• What you need to do:
Go through the entries below and print, exactly, the lines starting at the one with "InterlinkStone indonesia est" and ending at the one with "cette industrie, nous", keeping both ends and no others.

• Information given:
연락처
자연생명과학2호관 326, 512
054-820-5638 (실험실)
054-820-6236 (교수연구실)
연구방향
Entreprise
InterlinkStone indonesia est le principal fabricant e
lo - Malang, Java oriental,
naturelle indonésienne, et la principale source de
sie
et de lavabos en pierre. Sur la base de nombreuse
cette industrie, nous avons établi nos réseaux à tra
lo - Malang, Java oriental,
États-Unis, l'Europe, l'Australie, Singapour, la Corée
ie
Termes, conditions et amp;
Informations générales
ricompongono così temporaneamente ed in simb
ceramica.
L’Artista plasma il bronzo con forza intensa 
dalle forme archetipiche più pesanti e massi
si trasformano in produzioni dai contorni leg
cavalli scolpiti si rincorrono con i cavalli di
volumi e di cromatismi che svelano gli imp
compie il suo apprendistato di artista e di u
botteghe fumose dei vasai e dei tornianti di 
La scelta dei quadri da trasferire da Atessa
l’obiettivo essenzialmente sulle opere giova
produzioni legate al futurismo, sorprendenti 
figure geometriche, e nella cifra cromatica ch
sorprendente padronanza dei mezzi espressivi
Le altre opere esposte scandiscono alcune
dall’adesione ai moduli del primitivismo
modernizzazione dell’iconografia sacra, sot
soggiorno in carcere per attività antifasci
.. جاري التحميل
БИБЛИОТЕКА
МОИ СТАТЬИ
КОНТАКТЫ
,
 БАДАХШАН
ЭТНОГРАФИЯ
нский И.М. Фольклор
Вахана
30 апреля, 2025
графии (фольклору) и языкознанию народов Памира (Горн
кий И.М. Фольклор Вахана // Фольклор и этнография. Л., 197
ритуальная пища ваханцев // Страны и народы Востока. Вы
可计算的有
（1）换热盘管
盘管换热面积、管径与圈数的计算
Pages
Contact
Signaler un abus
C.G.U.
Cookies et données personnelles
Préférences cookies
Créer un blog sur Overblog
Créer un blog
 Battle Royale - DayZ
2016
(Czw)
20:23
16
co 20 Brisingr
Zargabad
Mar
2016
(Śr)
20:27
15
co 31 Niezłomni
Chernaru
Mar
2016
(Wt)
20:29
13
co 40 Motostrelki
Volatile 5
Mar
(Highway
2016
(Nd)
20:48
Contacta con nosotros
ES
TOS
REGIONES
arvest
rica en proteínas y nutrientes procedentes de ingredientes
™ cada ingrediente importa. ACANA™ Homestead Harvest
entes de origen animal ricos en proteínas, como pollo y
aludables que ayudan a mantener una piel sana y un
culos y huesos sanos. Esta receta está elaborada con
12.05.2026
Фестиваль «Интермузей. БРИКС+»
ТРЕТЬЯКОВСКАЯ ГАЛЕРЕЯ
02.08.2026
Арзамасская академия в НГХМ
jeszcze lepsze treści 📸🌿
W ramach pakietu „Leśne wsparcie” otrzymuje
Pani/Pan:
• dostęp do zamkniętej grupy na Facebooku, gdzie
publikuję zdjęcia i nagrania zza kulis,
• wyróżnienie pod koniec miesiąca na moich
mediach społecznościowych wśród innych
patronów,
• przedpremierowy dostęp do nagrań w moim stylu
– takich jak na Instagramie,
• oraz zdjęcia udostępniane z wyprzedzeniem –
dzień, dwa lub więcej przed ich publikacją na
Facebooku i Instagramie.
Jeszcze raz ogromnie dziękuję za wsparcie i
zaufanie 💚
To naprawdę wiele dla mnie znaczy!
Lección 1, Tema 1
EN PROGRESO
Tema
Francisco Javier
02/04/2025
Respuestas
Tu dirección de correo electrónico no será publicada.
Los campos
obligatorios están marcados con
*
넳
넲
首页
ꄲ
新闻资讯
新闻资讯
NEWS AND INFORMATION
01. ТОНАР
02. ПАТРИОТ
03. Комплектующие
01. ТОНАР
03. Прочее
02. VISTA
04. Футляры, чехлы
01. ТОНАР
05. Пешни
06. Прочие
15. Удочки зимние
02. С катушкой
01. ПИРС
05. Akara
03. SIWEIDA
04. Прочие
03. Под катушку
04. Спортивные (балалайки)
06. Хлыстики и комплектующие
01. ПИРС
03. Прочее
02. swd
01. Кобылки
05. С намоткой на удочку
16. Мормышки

• Answer to the problem:
InterlinkStone indonesia est le principal fabricant e
lo - Malang, Java oriental,
naturelle indonésienne, et la principale source de
sie
et de lavabos en pierre. Sur la base de nombreuse
cette industrie, nous avons établi nos réseaux à tra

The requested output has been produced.